• **WHAT YOU WILL DO**
Without the pictures, reproduce the entries below exactly.

• **DATA LISTING**
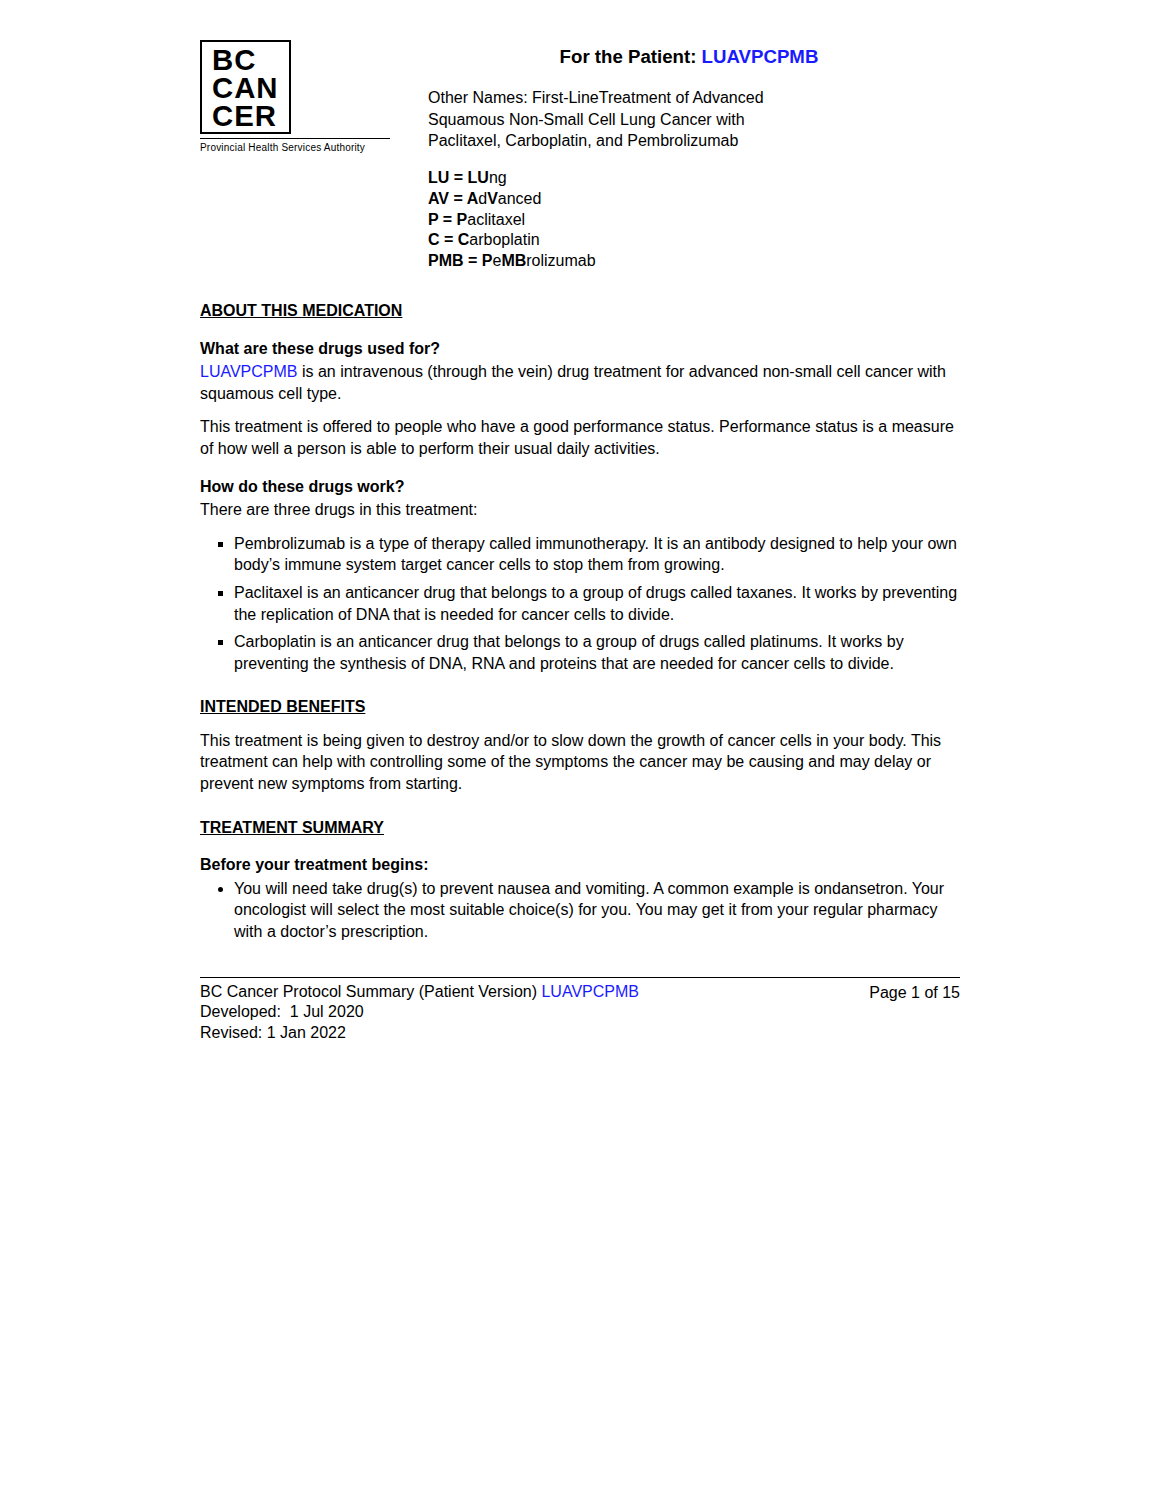BC CAN CER
Provincial Health Services Authority
For the Patient: LUAVPCPMB
Other Names: First-LineTreatment of Advanced
Squamous Non-Small Cell Lung Cancer with
Paclitaxel, Carboplatin, and Pembrolizumab
LU = LUng
AV = Ad Vanced
P = Paclitaxel
C = Carboplatin
PMB = Pe MBrolizumab
ABOUT THIS MEDICATION
What are these drugs used for?
LUAVPCPMB is an intravenous (through the vein) drug treatment for advanced non-small cell cancer with squamous cell type.
This treatment is offered to people who have a good performance status. Performance status is a measure of how well a person is able to perform their usual daily activities.
How do these drugs work?
There are three drugs in this treatment:
Pembrolizumab is a type of therapy called immunotherapy. It is an antibody designed to help your own body’s immune system target cancer cells to stop them from growing.
Paclitaxel is an anticancer drug that belongs to a group of drugs called taxanes. It works by preventing the replication of DNA that is needed for cancer cells to divide.
Carboplatin is an anticancer drug that belongs to a group of drugs called platinums. It works by preventing the synthesis of DNA, RNA and proteins that are needed for cancer cells to divide.
INTENDED BENEFITS
This treatment is being given to destroy and/or to slow down the growth of cancer cells in your body. This treatment can help with controlling some of the symptoms the cancer may be causing and may delay or prevent new symptoms from starting.
TREATMENT SUMMARY
Before your treatment begins:
You will need take drug(s) to prevent nausea and vomiting. A common example is ondansetron. Your oncologist will select the most suitable choice(s) for you. You may get it from your regular pharmacy with a doctor’s prescription.
BC Cancer Protocol Summary (Patient Version) LUAVPCPMB
Developed: 1 Jul 2020
Revised: 1 Jan 2022
Page 1 of 15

• **REPLY TO THE EXERCISE**
BC CAN CER
Provincial Health Services Authority
For the Patient: LUAVPCPMB
Other Names: First-LineTreatment of Advanced
Squamous Non-Small Cell Lung Cancer with
Paclitaxel, Carboplatin, and Pembrolizumab
LU = LUng
AV = Ad Vanced
P = Paclitaxel
C = Carboplatin
PMB = Pe MBrolizumab
ABOUT THIS MEDICATION
What are these drugs used for?
LUAVPCPMB is an intravenous (through the vein) drug treatment for advanced non-small cell cancer with squamous cell type.
This treatment is offered to people who have a good performance status. Performance status is a measure of how well a person is able to perform their usual daily activities.
How do these drugs work?
There are three drugs in this treatment:
Pembrolizumab is a type of therapy called immunotherapy. It is an antibody designed to help your own body’s immune system target cancer cells to stop them from growing.
Paclitaxel is an anticancer drug that belongs to a group of drugs called taxanes. It works by preventing the replication of DNA that is needed for cancer cells to divide.
Carboplatin is an anticancer drug that belongs to a group of drugs called platinums. It works by preventing the synthesis of DNA, RNA and proteins that are needed for cancer cells to divide.
INTENDED BENEFITS
This treatment is being given to destroy and/or to slow down the growth of cancer cells in your body. This treatment can help with controlling some of the symptoms the cancer may be causing and may delay or prevent new symptoms from starting.
TREATMENT SUMMARY
Before your treatment begins:
You will need take drug(s) to prevent nausea and vomiting. A common example is ondansetron. Your oncologist will select the most suitable choice(s) for you. You may get it from your regular pharmacy with a doctor’s prescription.
BC Cancer Protocol Summary (Patient Version) LUAVPCPMB
Developed: 1 Jul 2020
Revised: 1 Jan 2022
Page 1 of 15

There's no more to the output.